**WHAT IS EXPECTED**
Write out exactly, please, every line from the beginning of the entries to the line holding "2: (488, 253)", and no pictures.

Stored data
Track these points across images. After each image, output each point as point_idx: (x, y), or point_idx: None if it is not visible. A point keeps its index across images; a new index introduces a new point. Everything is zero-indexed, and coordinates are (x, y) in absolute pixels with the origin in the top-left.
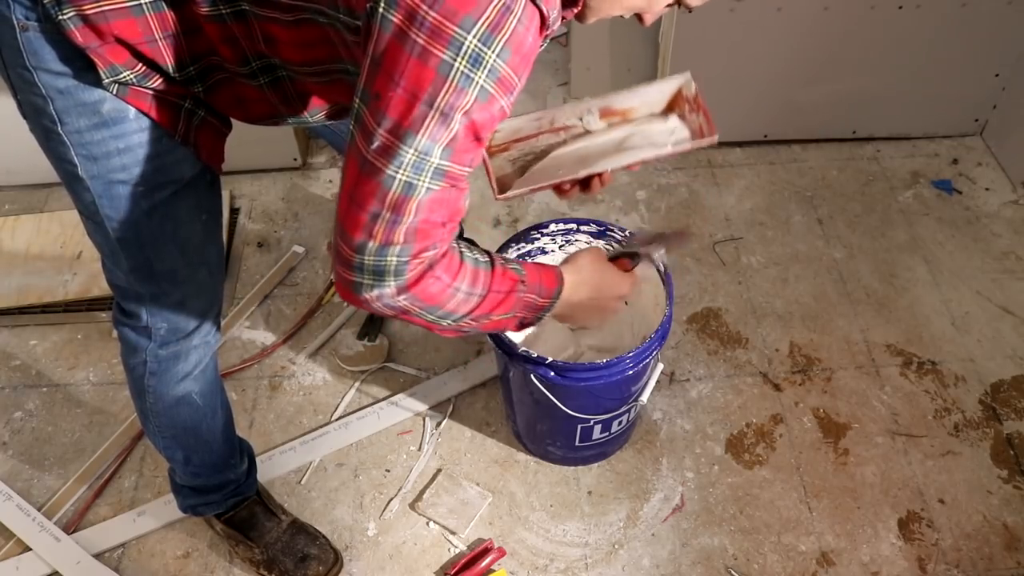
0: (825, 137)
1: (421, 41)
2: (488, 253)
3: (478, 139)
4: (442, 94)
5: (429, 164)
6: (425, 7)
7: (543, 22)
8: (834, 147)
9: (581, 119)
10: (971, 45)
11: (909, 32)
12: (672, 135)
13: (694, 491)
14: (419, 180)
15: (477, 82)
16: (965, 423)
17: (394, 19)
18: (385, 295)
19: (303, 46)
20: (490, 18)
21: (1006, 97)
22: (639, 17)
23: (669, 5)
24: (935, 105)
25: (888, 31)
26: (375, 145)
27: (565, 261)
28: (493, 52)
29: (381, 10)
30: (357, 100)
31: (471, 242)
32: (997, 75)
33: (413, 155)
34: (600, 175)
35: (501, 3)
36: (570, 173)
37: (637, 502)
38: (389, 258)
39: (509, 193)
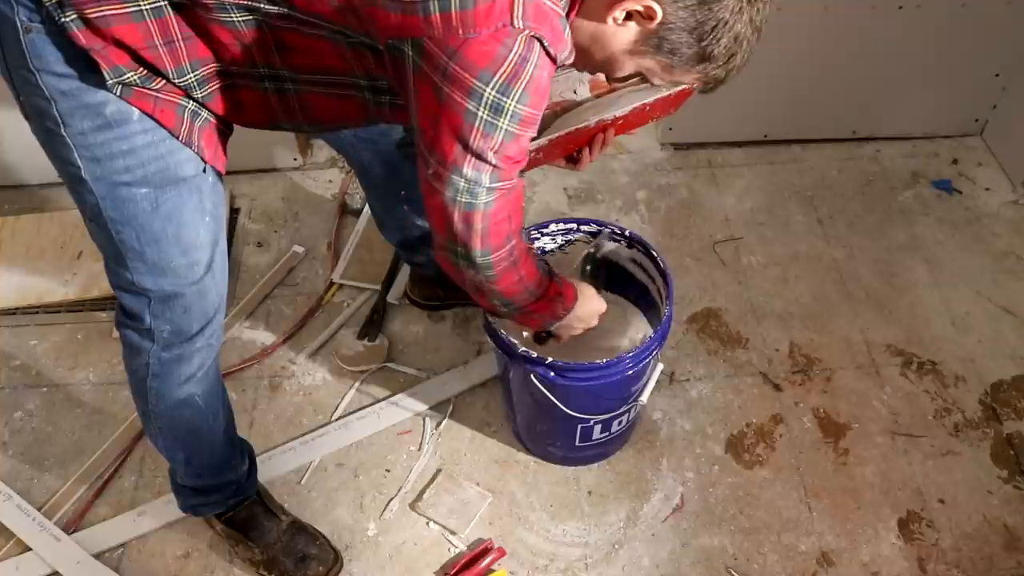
0: (825, 137)
1: (446, 89)
2: (545, 263)
3: (517, 161)
4: (471, 139)
5: (481, 187)
6: (445, 58)
7: (553, 60)
8: (834, 147)
9: (575, 92)
10: (971, 45)
11: (909, 32)
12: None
13: (694, 491)
14: (477, 200)
15: (501, 127)
16: (965, 423)
17: (421, 63)
18: (478, 280)
19: (316, 54)
20: (507, 72)
21: (1006, 97)
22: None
23: (629, 76)
24: (935, 105)
25: (888, 31)
26: (431, 171)
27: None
28: (513, 100)
29: (409, 51)
30: (413, 122)
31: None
32: (997, 75)
33: (464, 183)
34: (604, 136)
35: (517, 55)
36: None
37: (637, 502)
38: (475, 259)
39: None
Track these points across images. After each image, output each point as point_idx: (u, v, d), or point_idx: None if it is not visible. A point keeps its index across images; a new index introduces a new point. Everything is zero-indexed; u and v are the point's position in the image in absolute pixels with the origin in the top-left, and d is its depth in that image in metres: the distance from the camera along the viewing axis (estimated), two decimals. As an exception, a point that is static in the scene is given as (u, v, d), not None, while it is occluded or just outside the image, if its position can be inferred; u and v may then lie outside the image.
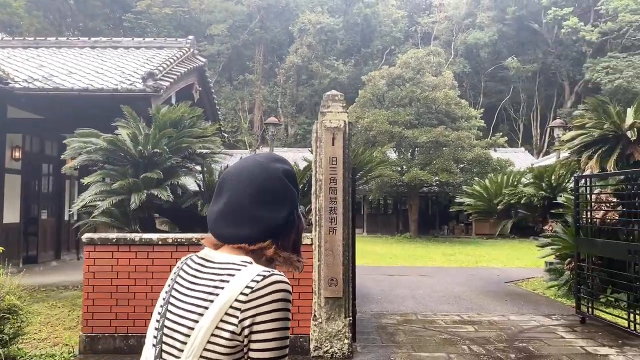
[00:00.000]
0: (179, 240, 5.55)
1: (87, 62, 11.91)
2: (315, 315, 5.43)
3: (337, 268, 5.37)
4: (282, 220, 1.19)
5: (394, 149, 23.45)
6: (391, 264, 15.04)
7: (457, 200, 11.71)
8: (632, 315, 6.16)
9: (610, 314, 7.01)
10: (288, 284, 1.13)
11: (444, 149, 21.91)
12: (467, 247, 20.55)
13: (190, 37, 13.95)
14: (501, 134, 27.18)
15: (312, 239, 5.57)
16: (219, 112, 16.14)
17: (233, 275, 1.09)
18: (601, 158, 9.16)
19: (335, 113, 5.51)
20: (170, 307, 1.14)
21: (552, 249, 9.11)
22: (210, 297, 1.09)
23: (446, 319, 7.30)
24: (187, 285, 1.15)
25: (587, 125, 9.44)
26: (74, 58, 12.20)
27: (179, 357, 1.08)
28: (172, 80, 10.89)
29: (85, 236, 5.73)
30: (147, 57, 12.35)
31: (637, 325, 6.05)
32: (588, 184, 7.22)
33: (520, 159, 25.56)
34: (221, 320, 1.06)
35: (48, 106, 10.51)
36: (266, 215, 1.17)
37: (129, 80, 10.58)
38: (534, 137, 41.11)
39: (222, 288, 1.08)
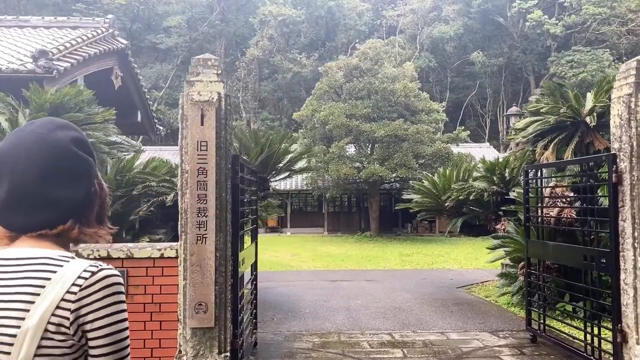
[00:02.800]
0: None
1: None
2: (180, 351, 4.10)
3: (207, 289, 4.05)
4: (82, 197, 1.10)
5: (354, 144, 22.27)
6: (340, 266, 13.82)
7: (405, 196, 10.55)
8: (588, 335, 5.02)
9: (567, 325, 5.90)
10: (119, 276, 1.07)
11: (403, 143, 20.82)
12: (427, 246, 19.51)
13: (110, 16, 12.40)
14: (463, 128, 26.28)
15: (177, 250, 4.24)
16: (150, 101, 14.60)
17: (54, 272, 1.02)
18: (558, 147, 8.08)
19: (206, 83, 4.19)
20: None
21: (504, 251, 7.99)
22: (29, 299, 0.99)
23: (373, 340, 6.06)
24: None
25: (542, 111, 8.35)
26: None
27: None
28: (74, 61, 9.40)
29: None
30: (54, 37, 10.79)
31: (594, 348, 4.92)
32: (540, 175, 6.08)
33: (485, 155, 24.71)
34: (49, 323, 0.98)
35: None
36: (63, 195, 1.07)
37: (21, 60, 9.06)
38: (500, 133, 40.61)
39: (43, 287, 1.00)
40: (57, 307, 0.98)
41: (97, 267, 1.04)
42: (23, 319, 0.97)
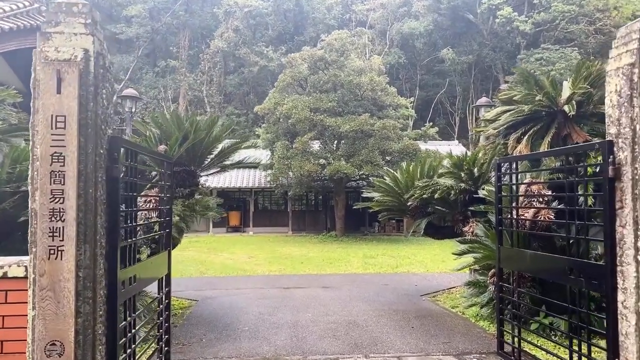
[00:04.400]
0: None
1: None
2: (26, 410, 2.92)
3: (64, 322, 2.89)
4: None
5: (318, 139, 21.19)
6: (298, 271, 12.72)
7: (365, 194, 9.53)
8: (574, 353, 4.07)
9: (543, 348, 4.96)
10: None
11: (369, 139, 19.87)
12: (393, 247, 18.60)
13: (37, -11, 10.97)
14: (431, 124, 25.54)
15: (26, 266, 3.07)
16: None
17: None
18: (532, 140, 7.20)
19: (68, 35, 3.01)
20: None
21: (473, 257, 7.03)
22: None
23: (315, 370, 4.99)
24: None
25: (515, 99, 7.43)
26: None
27: None
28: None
29: None
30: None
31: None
32: (514, 170, 5.11)
33: (454, 152, 24.02)
34: None
35: None
36: None
37: None
38: (470, 131, 40.20)
39: None
40: None
41: None
42: None
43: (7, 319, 3.02)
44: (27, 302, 2.95)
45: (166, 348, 4.63)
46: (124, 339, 3.39)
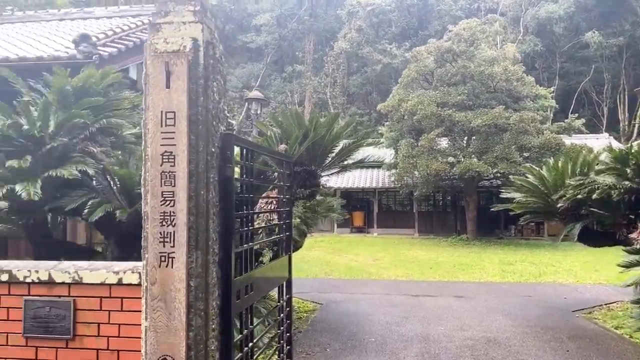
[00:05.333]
0: None
1: (39, 34, 9.94)
2: None
3: (175, 336, 2.66)
4: None
5: (446, 136, 20.03)
6: (426, 276, 11.96)
7: (504, 195, 8.52)
8: None
9: None
10: None
11: (504, 134, 18.27)
12: (534, 253, 16.85)
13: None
14: (576, 115, 22.86)
15: (140, 273, 2.91)
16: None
17: None
18: None
19: (177, 25, 2.79)
20: None
21: (644, 270, 5.81)
22: None
23: (452, 397, 4.34)
24: None
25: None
26: (28, 31, 10.28)
27: None
28: (122, 47, 8.60)
29: None
30: (112, 26, 10.18)
31: None
32: None
33: (613, 146, 21.19)
34: None
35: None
36: None
37: (68, 48, 8.44)
38: (621, 123, 35.59)
39: None
40: None
41: None
42: None
43: (123, 328, 2.89)
44: (141, 311, 2.78)
45: (287, 360, 4.33)
46: (239, 355, 3.10)
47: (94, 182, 5.90)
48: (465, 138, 20.08)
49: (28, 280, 2.95)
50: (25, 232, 5.91)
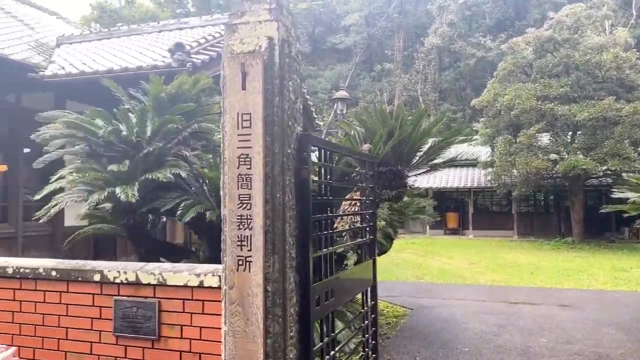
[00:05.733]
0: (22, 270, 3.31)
1: (140, 45, 10.63)
2: None
3: (252, 343, 2.60)
4: None
5: (547, 131, 18.63)
6: (527, 282, 11.16)
7: (617, 195, 7.66)
8: None
9: None
10: None
11: (616, 127, 16.62)
12: (652, 258, 15.16)
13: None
14: None
15: (220, 276, 2.89)
16: (308, 99, 13.84)
17: None
18: None
19: (252, 25, 2.74)
20: None
21: None
22: None
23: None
24: None
25: None
26: (131, 43, 11.04)
27: None
28: (214, 54, 8.91)
29: None
30: (205, 34, 10.63)
31: None
32: None
33: None
34: None
35: (80, 93, 9.40)
36: None
37: (165, 57, 8.91)
38: None
39: None
40: None
41: None
42: None
43: (204, 331, 2.89)
44: (221, 315, 2.76)
45: (373, 368, 4.15)
46: (320, 363, 2.99)
47: (187, 184, 6.12)
48: (570, 133, 18.57)
49: (117, 280, 3.06)
50: (127, 232, 6.26)
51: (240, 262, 2.63)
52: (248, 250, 2.62)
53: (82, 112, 6.07)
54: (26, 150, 9.25)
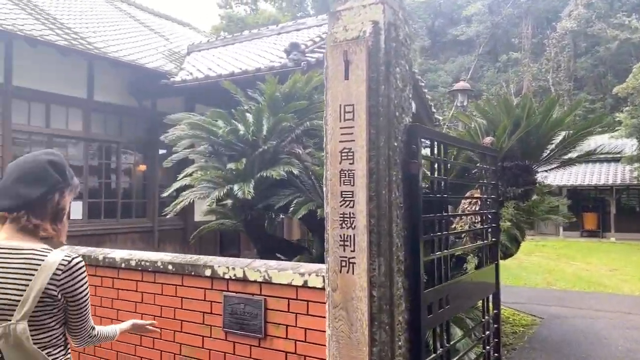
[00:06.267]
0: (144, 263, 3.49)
1: (260, 48, 11.03)
2: None
3: (357, 351, 2.43)
4: (40, 195, 1.70)
5: None
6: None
7: None
8: None
9: None
10: (81, 261, 1.75)
11: None
12: None
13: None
14: None
15: (323, 277, 2.76)
16: (427, 92, 13.32)
17: (41, 261, 1.67)
18: None
19: (356, 10, 2.56)
20: None
21: None
22: (27, 277, 1.64)
23: None
24: None
25: None
26: (251, 47, 11.50)
27: (10, 317, 1.62)
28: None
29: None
30: (320, 33, 10.71)
31: None
32: None
33: None
34: (44, 293, 1.64)
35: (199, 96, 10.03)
36: (23, 192, 1.69)
37: (283, 57, 9.12)
38: None
39: (36, 270, 1.65)
40: (48, 284, 1.65)
41: (70, 258, 1.71)
42: (24, 291, 1.63)
43: (309, 333, 2.79)
44: (325, 317, 2.63)
45: (495, 385, 3.75)
46: (432, 377, 2.73)
47: (300, 181, 6.15)
48: None
49: (226, 276, 3.08)
50: (245, 227, 6.46)
51: (344, 264, 2.47)
52: (351, 251, 2.45)
53: (205, 114, 6.40)
54: (161, 151, 10.09)
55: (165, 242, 10.36)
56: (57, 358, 1.73)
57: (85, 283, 1.74)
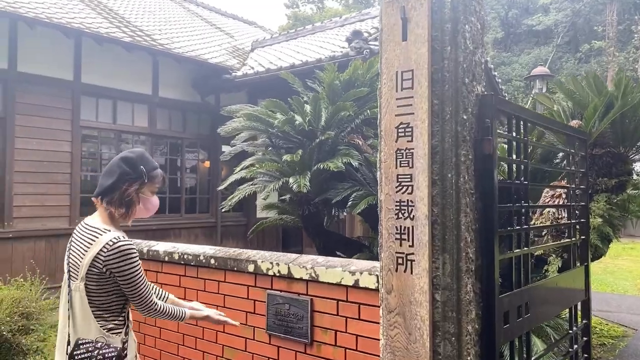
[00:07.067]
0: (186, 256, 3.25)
1: (322, 40, 10.74)
2: None
3: (416, 364, 2.02)
4: (109, 185, 2.12)
5: None
6: None
7: None
8: None
9: None
10: (127, 244, 2.04)
11: None
12: None
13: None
14: None
15: (377, 276, 2.37)
16: (499, 83, 12.44)
17: (97, 237, 2.05)
18: None
19: (415, -41, 2.14)
20: (71, 251, 2.12)
21: None
22: (86, 248, 2.05)
23: None
24: (75, 239, 2.13)
25: None
26: (314, 40, 11.24)
27: (76, 277, 2.06)
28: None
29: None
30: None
31: None
32: None
33: None
34: (92, 262, 2.02)
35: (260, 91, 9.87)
36: (101, 182, 2.15)
37: (345, 47, 8.77)
38: None
39: (92, 244, 2.04)
40: (95, 257, 2.02)
41: (117, 240, 2.03)
42: (84, 257, 2.04)
43: (361, 341, 2.41)
44: (379, 324, 2.24)
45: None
46: (509, 400, 2.27)
47: (359, 174, 5.77)
48: None
49: (270, 272, 2.77)
50: (303, 223, 6.18)
51: (400, 261, 2.07)
52: (409, 246, 2.04)
53: (261, 103, 6.18)
54: (224, 147, 10.07)
55: (228, 238, 10.33)
56: (108, 322, 2.06)
57: (128, 264, 2.01)
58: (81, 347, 1.99)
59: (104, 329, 2.03)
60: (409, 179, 2.05)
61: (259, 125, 5.83)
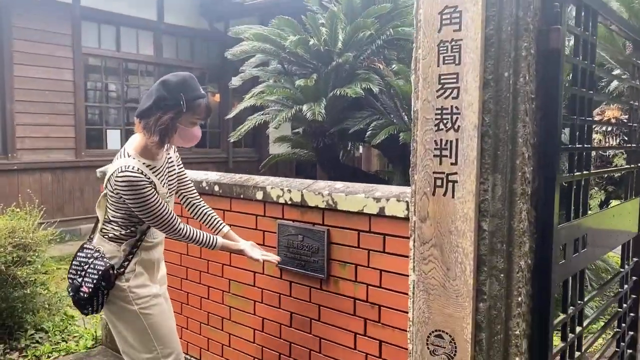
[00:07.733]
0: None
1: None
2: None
3: (455, 304, 1.68)
4: (146, 108, 2.05)
5: None
6: None
7: None
8: None
9: None
10: (134, 175, 2.00)
11: None
12: None
13: None
14: None
15: (407, 202, 1.99)
16: None
17: (117, 159, 2.09)
18: None
19: None
20: None
21: None
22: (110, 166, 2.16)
23: None
24: None
25: None
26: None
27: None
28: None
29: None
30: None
31: None
32: None
33: None
34: (106, 182, 2.11)
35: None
36: (141, 103, 2.11)
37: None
38: None
39: (113, 163, 2.09)
40: (108, 179, 2.08)
41: (124, 168, 2.01)
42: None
43: (386, 277, 2.07)
44: (408, 258, 1.89)
45: (629, 351, 2.89)
46: (561, 345, 1.94)
47: (379, 103, 5.31)
48: None
49: (281, 200, 2.41)
50: (317, 156, 5.81)
51: (439, 182, 1.68)
52: (452, 164, 1.65)
53: (271, 21, 5.65)
54: (234, 79, 9.58)
55: (239, 173, 10.07)
56: (116, 230, 2.13)
57: (134, 192, 2.00)
58: (84, 250, 2.14)
59: (105, 237, 2.14)
60: (455, 80, 1.62)
61: (269, 48, 5.34)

**OUTPUT FOR THIS TASK**
Track these points across images. After each image, output each point as point_idx: (x, y), or point_idx: None if it is not visible. A point keeps its index across images; a new index introduces a new point. Everything is zero-indexed, and coordinates are (x, y) in absolute pixels with the origin in the top-left.
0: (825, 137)
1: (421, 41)
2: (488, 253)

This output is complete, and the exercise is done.